The application thread starts by using 25% of the total CPU. Eventually it has created enough garbage for the CMS background thread to kick in; that thread also consumes an entire CPU, bringing the total up to 50%. When the CMS thread finishes, CPU usage drops to 25%, and so on. Note that there are no 100% peak-CPU periods, which is a little bit of a simplification: there will be very short spikes to 100% CPU usage during the CMS young generation collections, but those are short enough that we can ignore them for this discussion.

I know when Throughput garbage collector is running it stops all application thread while CMS garbage collector run concurrently with other application threads but I can't understand why when throughput collector kicks in it can uses the whole CPU cycles and increases CPU utilization to 100% but when CMS collector kicks in it lefts 50% of CPU unutilized?
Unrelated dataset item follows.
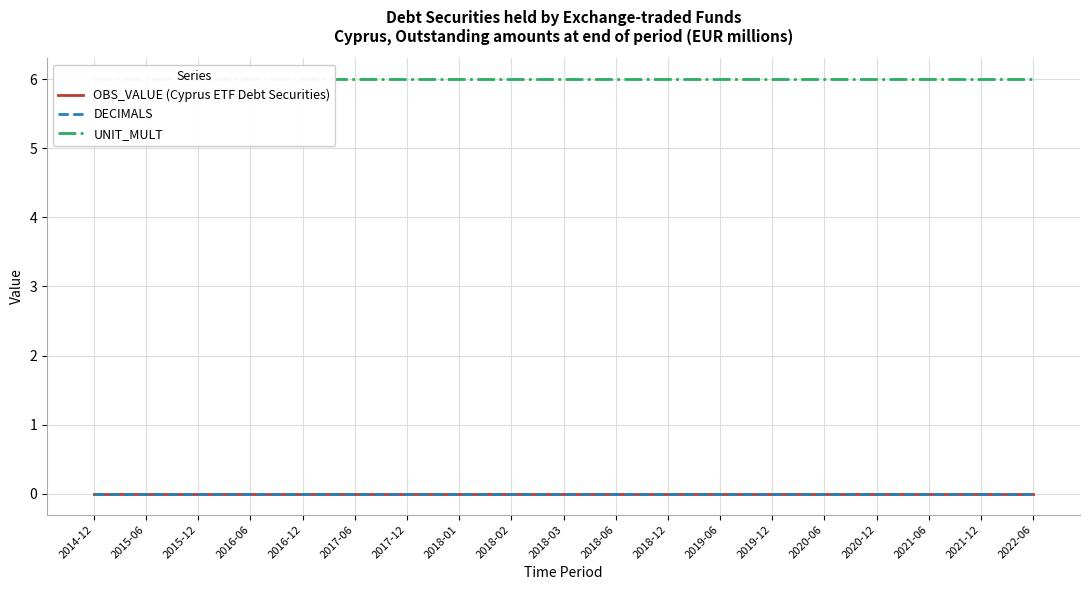

What is the spread (max minus min) of values at 2016-12?

6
Is there anything that prevent CMS collector to use all CPU resources that are available?

Upvotes: 1

Views: 199

Answers (2)

Eugene
Eugene

Reputation: 120878

I love this made-up graphs with little to no connection to reality; then CMS is deprecated and removed in java-14, just FYI. I am also by far not a GC expert, but I love to fiddle around different code implementations (especially in Shenandoah codebase), as a disclaimer.

Think about it: when you stop the world and bring every thread to a hault to do the GC, your number one priority is to do that fast, very fast. Since finding out what is garbage and moving things around to clear regions is a CPU bound task, you want to involve as many CPUs as possible and as many threads reasonable, to perform that. So CMS as well as the other collector, in their STW pauses will spike the CPU to max, so that work gets done faster. Since throughput collector does not have any concurrent pauses at all, these spikes might be more visible. In contrast, some phases in CMS are concurrent, so CPU utilization might be not such much visible on graphs.

It is also interesting to notice that certain garbage collectors can make your application run slower, on purpose. They can give a lower priority to your "mutator" (your application) threads and raise the ones from the GC implementation itself. Shenandoah calls this "pacing" and it does that when the allocation rate is just too high for GC threads to deal with.

But I will just repeat, that is a made-up graph and true understanding and proper conclusions on CPU utilization are by far, not trivial.

Upvotes: 0

user3453226
user3453226

Reputation:

Since the CMS collector performs some work concurrently, it is designed to not use all the available system resources and instead behave more like a background task. The same applies in greater degree to G1 and ZGC.

Since the parallel collector is synchronous, it is designed to use all the available system resources to complete work as soon as possible.